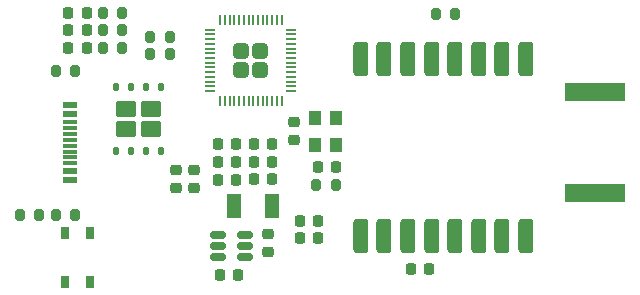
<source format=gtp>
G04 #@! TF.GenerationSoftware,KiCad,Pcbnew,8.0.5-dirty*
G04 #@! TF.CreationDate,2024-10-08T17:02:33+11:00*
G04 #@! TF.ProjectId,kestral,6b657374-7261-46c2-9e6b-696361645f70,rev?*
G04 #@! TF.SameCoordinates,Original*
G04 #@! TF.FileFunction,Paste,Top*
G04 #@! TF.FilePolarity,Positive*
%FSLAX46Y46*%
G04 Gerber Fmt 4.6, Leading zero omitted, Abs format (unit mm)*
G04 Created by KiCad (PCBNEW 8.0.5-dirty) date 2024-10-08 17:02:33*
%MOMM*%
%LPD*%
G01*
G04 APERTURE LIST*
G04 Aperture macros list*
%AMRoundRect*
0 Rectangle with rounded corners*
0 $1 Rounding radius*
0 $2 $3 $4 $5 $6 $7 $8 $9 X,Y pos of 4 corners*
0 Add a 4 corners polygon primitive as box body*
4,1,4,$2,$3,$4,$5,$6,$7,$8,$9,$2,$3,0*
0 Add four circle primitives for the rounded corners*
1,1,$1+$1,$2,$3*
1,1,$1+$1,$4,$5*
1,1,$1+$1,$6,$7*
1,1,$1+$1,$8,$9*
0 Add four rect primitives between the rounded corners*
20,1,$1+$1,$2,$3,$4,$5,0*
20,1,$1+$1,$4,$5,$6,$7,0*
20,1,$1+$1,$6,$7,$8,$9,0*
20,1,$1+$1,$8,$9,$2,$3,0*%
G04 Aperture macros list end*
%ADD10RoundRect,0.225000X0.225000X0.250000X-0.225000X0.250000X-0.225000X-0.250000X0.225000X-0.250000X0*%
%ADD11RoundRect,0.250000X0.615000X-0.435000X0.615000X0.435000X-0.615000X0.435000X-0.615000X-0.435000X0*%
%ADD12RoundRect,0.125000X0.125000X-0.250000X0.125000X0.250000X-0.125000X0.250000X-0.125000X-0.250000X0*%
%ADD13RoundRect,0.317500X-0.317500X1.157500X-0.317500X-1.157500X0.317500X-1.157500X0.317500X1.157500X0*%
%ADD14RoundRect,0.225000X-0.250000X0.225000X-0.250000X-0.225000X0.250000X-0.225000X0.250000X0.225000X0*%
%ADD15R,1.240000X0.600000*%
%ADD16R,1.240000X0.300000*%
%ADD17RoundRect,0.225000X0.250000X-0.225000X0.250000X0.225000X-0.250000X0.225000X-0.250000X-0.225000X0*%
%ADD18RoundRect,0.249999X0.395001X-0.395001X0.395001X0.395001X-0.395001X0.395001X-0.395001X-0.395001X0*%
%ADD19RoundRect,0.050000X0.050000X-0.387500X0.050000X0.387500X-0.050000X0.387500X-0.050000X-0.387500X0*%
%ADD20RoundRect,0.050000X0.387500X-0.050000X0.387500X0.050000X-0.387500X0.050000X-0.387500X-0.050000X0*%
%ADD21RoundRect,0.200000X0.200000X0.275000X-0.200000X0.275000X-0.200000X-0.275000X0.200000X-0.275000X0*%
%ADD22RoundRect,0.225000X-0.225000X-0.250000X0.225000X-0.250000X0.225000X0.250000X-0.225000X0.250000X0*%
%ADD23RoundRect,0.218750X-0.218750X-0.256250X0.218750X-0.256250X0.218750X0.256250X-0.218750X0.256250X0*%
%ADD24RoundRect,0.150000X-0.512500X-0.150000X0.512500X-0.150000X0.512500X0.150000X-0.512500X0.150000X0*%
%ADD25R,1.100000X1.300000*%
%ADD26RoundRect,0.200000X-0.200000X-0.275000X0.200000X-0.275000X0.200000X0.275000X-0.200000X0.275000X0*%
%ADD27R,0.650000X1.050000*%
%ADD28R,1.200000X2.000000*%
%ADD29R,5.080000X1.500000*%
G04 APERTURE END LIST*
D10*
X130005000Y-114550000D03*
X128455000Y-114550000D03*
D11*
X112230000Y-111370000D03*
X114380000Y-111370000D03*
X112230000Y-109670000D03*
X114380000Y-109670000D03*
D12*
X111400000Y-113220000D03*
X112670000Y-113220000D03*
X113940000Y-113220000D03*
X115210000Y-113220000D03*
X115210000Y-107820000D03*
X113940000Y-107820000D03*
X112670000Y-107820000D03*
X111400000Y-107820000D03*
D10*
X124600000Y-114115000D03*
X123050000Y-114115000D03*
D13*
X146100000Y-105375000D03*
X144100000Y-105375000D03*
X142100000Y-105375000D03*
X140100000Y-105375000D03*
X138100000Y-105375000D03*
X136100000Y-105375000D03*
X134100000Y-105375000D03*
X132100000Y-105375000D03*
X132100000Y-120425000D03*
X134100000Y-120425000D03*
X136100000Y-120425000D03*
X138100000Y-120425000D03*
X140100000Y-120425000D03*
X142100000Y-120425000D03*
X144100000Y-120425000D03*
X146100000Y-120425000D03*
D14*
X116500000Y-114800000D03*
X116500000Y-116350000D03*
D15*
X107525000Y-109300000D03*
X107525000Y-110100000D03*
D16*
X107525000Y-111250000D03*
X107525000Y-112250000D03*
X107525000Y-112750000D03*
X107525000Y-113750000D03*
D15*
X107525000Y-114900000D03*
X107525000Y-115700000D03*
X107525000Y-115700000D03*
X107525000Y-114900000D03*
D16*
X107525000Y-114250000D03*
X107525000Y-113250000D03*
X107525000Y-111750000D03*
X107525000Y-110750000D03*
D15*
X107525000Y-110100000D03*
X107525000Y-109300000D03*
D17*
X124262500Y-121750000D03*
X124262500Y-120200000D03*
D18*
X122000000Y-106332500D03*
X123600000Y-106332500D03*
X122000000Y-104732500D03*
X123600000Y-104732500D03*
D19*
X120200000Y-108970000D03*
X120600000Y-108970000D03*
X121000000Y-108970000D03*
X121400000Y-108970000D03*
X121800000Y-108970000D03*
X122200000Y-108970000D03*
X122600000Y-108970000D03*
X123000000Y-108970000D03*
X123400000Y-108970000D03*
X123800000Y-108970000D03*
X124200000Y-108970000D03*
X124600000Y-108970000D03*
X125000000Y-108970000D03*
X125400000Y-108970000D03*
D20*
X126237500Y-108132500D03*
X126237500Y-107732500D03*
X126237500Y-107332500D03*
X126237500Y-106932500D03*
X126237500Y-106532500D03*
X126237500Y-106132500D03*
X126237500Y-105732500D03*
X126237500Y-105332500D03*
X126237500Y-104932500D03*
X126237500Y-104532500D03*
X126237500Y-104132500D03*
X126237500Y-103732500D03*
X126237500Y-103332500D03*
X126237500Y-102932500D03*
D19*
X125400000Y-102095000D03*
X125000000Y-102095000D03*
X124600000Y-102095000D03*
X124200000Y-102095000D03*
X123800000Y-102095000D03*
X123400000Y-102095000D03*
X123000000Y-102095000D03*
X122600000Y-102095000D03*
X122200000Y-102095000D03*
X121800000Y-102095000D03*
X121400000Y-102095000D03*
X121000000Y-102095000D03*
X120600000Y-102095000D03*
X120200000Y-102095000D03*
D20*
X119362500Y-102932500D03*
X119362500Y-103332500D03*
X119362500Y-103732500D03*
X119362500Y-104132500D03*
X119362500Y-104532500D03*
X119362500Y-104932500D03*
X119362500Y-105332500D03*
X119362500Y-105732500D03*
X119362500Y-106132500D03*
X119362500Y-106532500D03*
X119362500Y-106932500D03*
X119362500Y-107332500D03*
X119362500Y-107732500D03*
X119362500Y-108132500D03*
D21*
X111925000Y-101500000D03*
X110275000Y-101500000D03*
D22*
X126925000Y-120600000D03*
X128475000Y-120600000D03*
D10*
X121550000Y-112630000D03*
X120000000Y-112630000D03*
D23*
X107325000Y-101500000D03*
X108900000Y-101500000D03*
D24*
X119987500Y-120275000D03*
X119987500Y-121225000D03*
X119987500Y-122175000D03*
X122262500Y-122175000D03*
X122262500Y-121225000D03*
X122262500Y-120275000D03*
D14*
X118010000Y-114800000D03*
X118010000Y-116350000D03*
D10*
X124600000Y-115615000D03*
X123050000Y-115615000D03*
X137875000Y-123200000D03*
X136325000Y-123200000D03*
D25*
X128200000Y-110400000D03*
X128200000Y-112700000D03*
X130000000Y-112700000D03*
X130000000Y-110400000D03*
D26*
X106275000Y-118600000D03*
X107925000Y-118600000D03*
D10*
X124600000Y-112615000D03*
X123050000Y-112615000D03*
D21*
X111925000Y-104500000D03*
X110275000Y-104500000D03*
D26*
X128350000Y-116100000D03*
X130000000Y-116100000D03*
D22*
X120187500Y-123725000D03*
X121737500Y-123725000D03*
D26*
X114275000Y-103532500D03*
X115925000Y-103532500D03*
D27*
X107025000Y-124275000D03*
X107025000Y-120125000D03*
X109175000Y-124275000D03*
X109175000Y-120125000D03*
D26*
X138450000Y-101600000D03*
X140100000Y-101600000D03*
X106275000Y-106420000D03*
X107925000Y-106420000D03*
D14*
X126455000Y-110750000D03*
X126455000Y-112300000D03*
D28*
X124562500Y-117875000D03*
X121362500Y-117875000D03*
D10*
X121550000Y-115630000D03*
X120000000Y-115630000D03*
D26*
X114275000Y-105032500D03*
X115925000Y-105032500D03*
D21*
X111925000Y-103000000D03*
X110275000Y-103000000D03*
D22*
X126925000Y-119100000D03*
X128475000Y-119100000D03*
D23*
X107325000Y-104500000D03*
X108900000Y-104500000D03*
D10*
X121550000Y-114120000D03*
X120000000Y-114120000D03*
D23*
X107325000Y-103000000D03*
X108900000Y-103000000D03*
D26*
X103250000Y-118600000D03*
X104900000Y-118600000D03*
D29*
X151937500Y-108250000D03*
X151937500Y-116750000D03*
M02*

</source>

· · ·

■ GOAL OF THE EXERCISE
Take exactly the lines from the one containing "X126237500Y-106132500D03*" through the one containing "X106275000Y-118600000D03*" in the data above, and output them with nothing added.

■ RESPONSE AREA
X126237500Y-106132500D03*
X126237500Y-105732500D03*
X126237500Y-105332500D03*
X126237500Y-104932500D03*
X126237500Y-104532500D03*
X126237500Y-104132500D03*
X126237500Y-103732500D03*
X126237500Y-103332500D03*
X126237500Y-102932500D03*
D19*
X125400000Y-102095000D03*
X125000000Y-102095000D03*
X124600000Y-102095000D03*
X124200000Y-102095000D03*
X123800000Y-102095000D03*
X123400000Y-102095000D03*
X123000000Y-102095000D03*
X122600000Y-102095000D03*
X122200000Y-102095000D03*
X121800000Y-102095000D03*
X121400000Y-102095000D03*
X121000000Y-102095000D03*
X120600000Y-102095000D03*
X120200000Y-102095000D03*
D20*
X119362500Y-102932500D03*
X119362500Y-103332500D03*
X119362500Y-103732500D03*
X119362500Y-104132500D03*
X119362500Y-104532500D03*
X119362500Y-104932500D03*
X119362500Y-105332500D03*
X119362500Y-105732500D03*
X119362500Y-106132500D03*
X119362500Y-106532500D03*
X119362500Y-106932500D03*
X119362500Y-107332500D03*
X119362500Y-107732500D03*
X119362500Y-108132500D03*
D21*
X111925000Y-101500000D03*
X110275000Y-101500000D03*
D22*
X126925000Y-120600000D03*
X128475000Y-120600000D03*
D10*
X121550000Y-112630000D03*
X120000000Y-112630000D03*
D23*
X107325000Y-101500000D03*
X108900000Y-101500000D03*
D24*
X119987500Y-120275000D03*
X119987500Y-121225000D03*
X119987500Y-122175000D03*
X122262500Y-122175000D03*
X122262500Y-121225000D03*
X122262500Y-120275000D03*
D14*
X118010000Y-114800000D03*
X118010000Y-116350000D03*
D10*
X124600000Y-115615000D03*
X123050000Y-115615000D03*
X137875000Y-123200000D03*
X136325000Y-123200000D03*
D25*
X128200000Y-110400000D03*
X128200000Y-112700000D03*
X130000000Y-112700000D03*
X130000000Y-110400000D03*
D26*
X106275000Y-118600000D03*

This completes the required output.